Event study is actually not just a study of some event, almost any study studies events as broadly defined (e.g. in any diff-in-diff you will have an important event which will be considered to be treatment, but diff-in-diff is not an event study).
Event study is name for a specific methodology for studying events which is primarily used in the field of finance (although you can find non-financial applications in the literature as well). Following the seminal work of MacKinlay (1997) on event studies an event study studies impact of identifiable event or events with the following steps:
- Event/Event Window Identification:
The initial task of conducting an event study is to define the event of interest
and identify the period over which the
security prices of the firms involved in
this event will be examined-the event
window. For example, if one is looking at
the information content of an earnings
with daily data, the event will be the
earnings announcement and the event
window will include the one day of the
announcement. It is customary to define
the event window to be larger than the
specific period of interest. This permits
examination of periods surrounding the event. . In practice, the period of interest
is often expanded to multiple days, including at least the day of the announcement and the day after the announcement. This captures the price
effects of announcements which occur
after the stock market closes on the announcement day. The periods prior to
and after the event may also be of interest. For example, in the earnings announcement case, the market may acquire information about the earnings
prior to the actual announcement and
one can investigate this possibility by examining pre-event returns.
- Selection Criteria
After identifying the event, it is necessary to determine the selection criteria
for the inclusion of a given firm in the
study. The criteria may involve restrictions imposed by data availability such as
listing on the New York Stock Exchange
or the American Stock Exchange or may
involve restrictions such as membership
in a specific industry
- Measuring Abnormal Returns
Appraisal of the event's impact requires a measure of the abnormal return.

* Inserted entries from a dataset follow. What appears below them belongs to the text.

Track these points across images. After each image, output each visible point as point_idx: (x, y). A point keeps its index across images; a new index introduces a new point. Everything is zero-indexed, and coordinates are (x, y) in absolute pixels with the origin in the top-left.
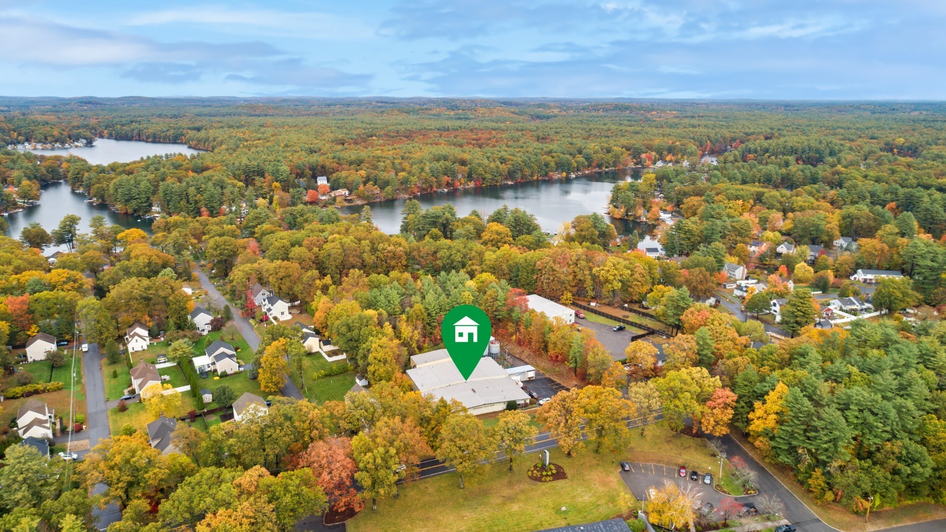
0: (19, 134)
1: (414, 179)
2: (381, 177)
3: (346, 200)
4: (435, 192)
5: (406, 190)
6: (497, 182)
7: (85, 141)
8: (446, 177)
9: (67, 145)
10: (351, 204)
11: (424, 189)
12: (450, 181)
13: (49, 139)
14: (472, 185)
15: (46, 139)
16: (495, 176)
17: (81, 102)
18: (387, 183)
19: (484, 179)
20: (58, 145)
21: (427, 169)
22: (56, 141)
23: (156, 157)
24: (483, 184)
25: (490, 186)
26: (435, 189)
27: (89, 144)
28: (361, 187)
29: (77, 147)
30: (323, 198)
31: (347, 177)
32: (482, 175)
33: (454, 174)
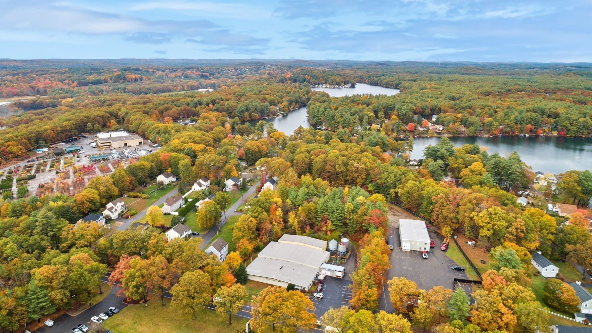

The abnormal return is the actual ex post
return of the security over the event window minus the normal return of the firm
over the event window. The normal return is defined as the expected return
without conditioning on the event taking
place.
This can be done in various different ways. However, generally you will have to select some estimation window based on which you create an auxiliary model that will tell you what a normal returns should be during the event and then abnormal returns are just the difference between normal estimated and observed ex-post returns.
- Design Testing Framework:
Next
comes the design of the testing framework for the abnormal returns. Important considerations are defining the null
hypothesis and determining the techniques for aggregating the individual
firm abnormal returns.
Once you calculate your abnormal returns its important to test somehow to see if these are significant. Again there are various ways how to do that, often you see people testing whether the abnormal returns are statistically significantly different from zero using normal or $t$ distribution.
You can have further look at some student friendly explanation of event study methodology in Brooks Introductory Econometrics for Finance pp640. Also, note most sources do not break the methodology into 4 distinct steps and just present it as a whole, I just broken it down into 4 steps so its easier to follow, but its all part of single methodology.
PS: Note the terminology might not be always used consistently across different fields/subfields, but in economics when we talk about event studies it is typically the above.